**** PROVIDED DATA ****
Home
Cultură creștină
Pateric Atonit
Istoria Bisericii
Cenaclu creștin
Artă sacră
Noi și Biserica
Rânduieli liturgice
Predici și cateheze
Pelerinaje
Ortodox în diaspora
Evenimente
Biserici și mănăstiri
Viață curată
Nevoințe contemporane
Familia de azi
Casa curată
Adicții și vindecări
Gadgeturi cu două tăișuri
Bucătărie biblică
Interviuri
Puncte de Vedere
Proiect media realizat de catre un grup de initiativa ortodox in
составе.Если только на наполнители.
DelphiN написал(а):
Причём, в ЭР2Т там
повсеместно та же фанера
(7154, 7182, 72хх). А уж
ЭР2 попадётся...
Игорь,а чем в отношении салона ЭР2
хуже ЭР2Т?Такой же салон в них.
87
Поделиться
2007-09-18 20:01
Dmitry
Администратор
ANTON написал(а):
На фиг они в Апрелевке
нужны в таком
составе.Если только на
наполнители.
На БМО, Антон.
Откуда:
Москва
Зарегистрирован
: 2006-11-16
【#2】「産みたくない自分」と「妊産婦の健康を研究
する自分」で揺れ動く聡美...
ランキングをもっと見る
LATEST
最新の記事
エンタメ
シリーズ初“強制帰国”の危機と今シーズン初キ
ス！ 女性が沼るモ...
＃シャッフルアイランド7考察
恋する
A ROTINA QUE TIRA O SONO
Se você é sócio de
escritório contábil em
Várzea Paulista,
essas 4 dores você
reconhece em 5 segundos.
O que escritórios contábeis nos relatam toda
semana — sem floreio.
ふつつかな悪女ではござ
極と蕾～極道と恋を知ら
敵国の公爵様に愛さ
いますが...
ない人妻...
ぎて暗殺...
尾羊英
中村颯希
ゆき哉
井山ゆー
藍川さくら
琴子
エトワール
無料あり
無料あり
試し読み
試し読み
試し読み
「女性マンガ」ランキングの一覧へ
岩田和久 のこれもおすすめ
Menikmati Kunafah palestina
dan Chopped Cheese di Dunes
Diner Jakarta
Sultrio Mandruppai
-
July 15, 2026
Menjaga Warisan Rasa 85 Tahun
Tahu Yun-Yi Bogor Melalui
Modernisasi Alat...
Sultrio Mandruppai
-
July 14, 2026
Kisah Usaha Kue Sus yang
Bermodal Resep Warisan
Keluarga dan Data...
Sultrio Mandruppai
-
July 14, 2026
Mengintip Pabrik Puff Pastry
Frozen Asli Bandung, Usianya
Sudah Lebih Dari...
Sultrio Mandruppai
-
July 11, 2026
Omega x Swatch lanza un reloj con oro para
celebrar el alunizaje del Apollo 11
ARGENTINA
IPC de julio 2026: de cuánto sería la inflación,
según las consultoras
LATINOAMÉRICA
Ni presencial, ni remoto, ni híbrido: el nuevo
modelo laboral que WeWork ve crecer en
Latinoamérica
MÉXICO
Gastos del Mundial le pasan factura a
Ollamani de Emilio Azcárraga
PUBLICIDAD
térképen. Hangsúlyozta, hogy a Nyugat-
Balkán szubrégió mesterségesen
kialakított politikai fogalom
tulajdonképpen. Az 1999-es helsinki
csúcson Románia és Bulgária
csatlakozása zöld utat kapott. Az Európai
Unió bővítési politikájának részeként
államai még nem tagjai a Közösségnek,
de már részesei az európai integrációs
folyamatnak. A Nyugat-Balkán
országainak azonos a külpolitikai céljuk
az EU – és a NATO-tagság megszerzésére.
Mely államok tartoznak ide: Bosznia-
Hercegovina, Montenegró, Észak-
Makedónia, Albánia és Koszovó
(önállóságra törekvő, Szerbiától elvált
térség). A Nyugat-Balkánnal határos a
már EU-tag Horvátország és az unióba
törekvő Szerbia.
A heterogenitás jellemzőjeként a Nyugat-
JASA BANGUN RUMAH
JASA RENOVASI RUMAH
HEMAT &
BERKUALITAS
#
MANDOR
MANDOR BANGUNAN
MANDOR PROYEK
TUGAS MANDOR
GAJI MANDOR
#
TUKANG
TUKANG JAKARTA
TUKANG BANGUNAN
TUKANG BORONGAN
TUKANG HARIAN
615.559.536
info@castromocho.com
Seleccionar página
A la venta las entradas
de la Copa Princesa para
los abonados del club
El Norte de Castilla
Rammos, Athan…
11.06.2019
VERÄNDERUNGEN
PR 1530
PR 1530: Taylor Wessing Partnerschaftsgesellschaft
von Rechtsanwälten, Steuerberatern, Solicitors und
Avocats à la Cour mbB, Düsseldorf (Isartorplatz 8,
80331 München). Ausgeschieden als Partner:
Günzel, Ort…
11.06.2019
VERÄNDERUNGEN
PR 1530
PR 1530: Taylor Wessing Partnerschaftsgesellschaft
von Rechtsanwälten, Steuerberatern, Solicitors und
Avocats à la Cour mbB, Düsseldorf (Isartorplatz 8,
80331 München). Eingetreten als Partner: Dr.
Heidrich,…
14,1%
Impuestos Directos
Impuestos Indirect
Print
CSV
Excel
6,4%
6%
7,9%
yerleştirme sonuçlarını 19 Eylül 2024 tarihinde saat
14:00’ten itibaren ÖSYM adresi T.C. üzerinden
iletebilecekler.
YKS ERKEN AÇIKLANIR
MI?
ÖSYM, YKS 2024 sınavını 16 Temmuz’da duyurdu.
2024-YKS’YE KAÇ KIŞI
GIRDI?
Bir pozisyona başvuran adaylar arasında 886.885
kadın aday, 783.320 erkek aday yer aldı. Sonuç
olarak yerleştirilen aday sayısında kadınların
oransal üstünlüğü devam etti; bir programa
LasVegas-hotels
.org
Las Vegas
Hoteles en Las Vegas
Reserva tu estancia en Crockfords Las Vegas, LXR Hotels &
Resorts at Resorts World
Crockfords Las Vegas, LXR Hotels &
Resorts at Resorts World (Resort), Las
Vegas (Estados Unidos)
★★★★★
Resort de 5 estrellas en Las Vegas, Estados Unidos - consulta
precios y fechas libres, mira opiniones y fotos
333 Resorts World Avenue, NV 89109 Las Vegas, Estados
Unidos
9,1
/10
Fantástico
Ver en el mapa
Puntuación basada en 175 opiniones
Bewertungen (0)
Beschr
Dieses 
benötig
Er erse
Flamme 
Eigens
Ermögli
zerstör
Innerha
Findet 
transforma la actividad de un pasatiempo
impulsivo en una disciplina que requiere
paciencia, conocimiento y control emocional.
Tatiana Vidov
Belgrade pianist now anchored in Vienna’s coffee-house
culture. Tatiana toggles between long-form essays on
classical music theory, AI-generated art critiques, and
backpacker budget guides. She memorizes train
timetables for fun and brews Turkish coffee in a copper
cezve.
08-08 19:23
****
INSTRUCTIONS TO FOLLOW =>
Print all of the entries exactly, leaving nothing out.

WRITTEN RESPONSE =>
Home
Cultură creștină
Pateric Atonit
Istoria Bisericii
Cenaclu creștin
Artă sacră
Noi și Biserica
Rânduieli liturgice
Predici și cateheze
Pelerinaje
Ortodox în diaspora
Evenimente
Biserici și mănăstiri
Viață curată
Nevoințe contemporane
Familia de azi
Casa curată
Adicții și vindecări
Gadgeturi cu două tăișuri
Bucătărie biblică
Interviuri
Puncte de Vedere
Proiect media realizat de catre un grup de initiativa ortodox in
составе.Если только на наполнители.
DelphiN написал(а):
Причём, в ЭР2Т там
повсеместно та же фанера
(7154, 7182, 72хх). А уж
ЭР2 попадётся...
Игорь,а чем в отношении салона ЭР2
хуже ЭР2Т?Такой же салон в них.
87
Поделиться
2007-09-18 20:01
Dmitry
Администратор
ANTON написал(а):
На фиг они в Апрелевке
нужны в таком
составе.Если только на
наполнители.
На БМО, Антон.
Откуда:
Москва
Зарегистрирован
: 2006-11-16
【#2】「産みたくない自分」と「妊産婦の健康を研究
する自分」で揺れ動く聡美...
ランキングをもっと見る
LATEST
最新の記事
エンタメ
シリーズ初“強制帰国”の危機と今シーズン初キ
ス！ 女性が沼るモ...
＃シャッフルアイランド7考察
恋する
A ROTINA QUE TIRA O SONO
Se você é sócio de
escritório contábil em
Várzea Paulista,
essas 4 dores você
reconhece em 5 segundos.
O que escritórios contábeis nos relatam toda
semana — sem floreio.
ふつつかな悪女ではござ
極と蕾～極道と恋を知ら
敵国の公爵様に愛さ
いますが...
ない人妻...
ぎて暗殺...
尾羊英
中村颯希
ゆき哉
井山ゆー
藍川さくら
琴子
エトワール
無料あり
無料あり
試し読み
試し読み
試し読み
「女性マンガ」ランキングの一覧へ
岩田和久 のこれもおすすめ
Menikmati Kunafah palestina
dan Chopped Cheese di Dunes
Diner Jakarta
Sultrio Mandruppai
-
July 15, 2026
Menjaga Warisan Rasa 85 Tahun
Tahu Yun-Yi Bogor Melalui
Modernisasi Alat...
Sultrio Mandruppai
-
July 14, 2026
Kisah Usaha Kue Sus yang
Bermodal Resep Warisan
Keluarga dan Data...
Sultrio Mandruppai
-
July 14, 2026
Mengintip Pabrik Puff Pastry
Frozen Asli Bandung, Usianya
Sudah Lebih Dari...
Sultrio Mandruppai
-
July 11, 2026
Omega x Swatch lanza un reloj con oro para
celebrar el alunizaje del Apollo 11
ARGENTINA
IPC de julio 2026: de cuánto sería la inflación,
según las consultoras
LATINOAMÉRICA
Ni presencial, ni remoto, ni híbrido: el nuevo
modelo laboral que WeWork ve crecer en
Latinoamérica
MÉXICO
Gastos del Mundial le pasan factura a
Ollamani de Emilio Azcárraga
PUBLICIDAD
térképen. Hangsúlyozta, hogy a Nyugat-
Balkán szubrégió mesterségesen
kialakított politikai fogalom
tulajdonképpen. Az 1999-es helsinki
csúcson Románia és Bulgária
csatlakozása zöld utat kapott. Az Európai
Unió bővítési politikájának részeként
államai még nem tagjai a Közösségnek,
de már részesei az európai integrációs
folyamatnak. A Nyugat-Balkán
országainak azonos a külpolitikai céljuk
az EU – és a NATO-tagság megszerzésére.
Mely államok tartoznak ide: Bosznia-
Hercegovina, Montenegró, Észak-
Makedónia, Albánia és Koszovó
(önállóságra törekvő, Szerbiától elvált
térség). A Nyugat-Balkánnal határos a
már EU-tag Horvátország és az unióba
törekvő Szerbia.
A heterogenitás jellemzőjeként a Nyugat-
JASA BANGUN RUMAH
JASA RENOVASI RUMAH
HEMAT &
BERKUALITAS
#
MANDOR
MANDOR BANGUNAN
MANDOR PROYEK
TUGAS MANDOR
GAJI MANDOR
#
TUKANG
TUKANG JAKARTA
TUKANG BANGUNAN
TUKANG BORONGAN
TUKANG HARIAN
615.559.536
info@castromocho.com
Seleccionar página
A la venta las entradas
de la Copa Princesa para
los abonados del club
El Norte de Castilla
Rammos, Athan…
11.06.2019
VERÄNDERUNGEN
PR 1530
PR 1530: Taylor Wessing Partnerschaftsgesellschaft
von Rechtsanwälten, Steuerberatern, Solicitors und
Avocats à la Cour mbB, Düsseldorf (Isartorplatz 8,
80331 München). Ausgeschieden als Partner:
Günzel, Ort…
11.06.2019
VERÄNDERUNGEN
PR 1530
PR 1530: Taylor Wessing Partnerschaftsgesellschaft
von Rechtsanwälten, Steuerberatern, Solicitors und
Avocats à la Cour mbB, Düsseldorf (Isartorplatz 8,
80331 München). Eingetreten als Partner: Dr.
Heidrich,…
14,1%
Impuestos Directos
Impuestos Indirect
Print
CSV
Excel
6,4%
6%
7,9%
yerleştirme sonuçlarını 19 Eylül 2024 tarihinde saat
14:00’ten itibaren ÖSYM adresi T.C. üzerinden
iletebilecekler.
YKS ERKEN AÇIKLANIR
MI?
ÖSYM, YKS 2024 sınavını 16 Temmuz’da duyurdu.
2024-YKS’YE KAÇ KIŞI
GIRDI?
Bir pozisyona başvuran adaylar arasında 886.885
kadın aday, 783.320 erkek aday yer aldı. Sonuç
olarak yerleştirilen aday sayısında kadınların
oransal üstünlüğü devam etti; bir programa
LasVegas-hotels
.org
Las Vegas
Hoteles en Las Vegas
Reserva tu estancia en Crockfords Las Vegas, LXR Hotels &
Resorts at Resorts World
Crockfords Las Vegas, LXR Hotels &
Resorts at Resorts World (Resort), Las
Vegas (Estados Unidos)
★★★★★
Resort de 5 estrellas en Las Vegas, Estados Unidos - consulta
precios y fechas libres, mira opiniones y fotos
333 Resorts World Avenue, NV 89109 Las Vegas, Estados
Unidos
9,1
/10
Fantástico
Ver en el mapa
Puntuación basada en 175 opiniones
Bewertungen (0)
Beschr
Dieses 
benötig
Er erse
Flamme 
Eigens
Ermögli
zerstör
Innerha
Findet 
transforma la actividad de un pasatiempo
impulsivo en una disciplina que requiere
paciencia, conocimiento y control emocional.
Tatiana Vidov
Belgrade pianist now anchored in Vienna’s coffee-house
culture. Tatiana toggles between long-form essays on
classical music theory, AI-generated art critiques, and
backpacker budget guides. She memorizes train
timetables for fun and brews Turkish coffee in a copper
cezve.
08-08 19:23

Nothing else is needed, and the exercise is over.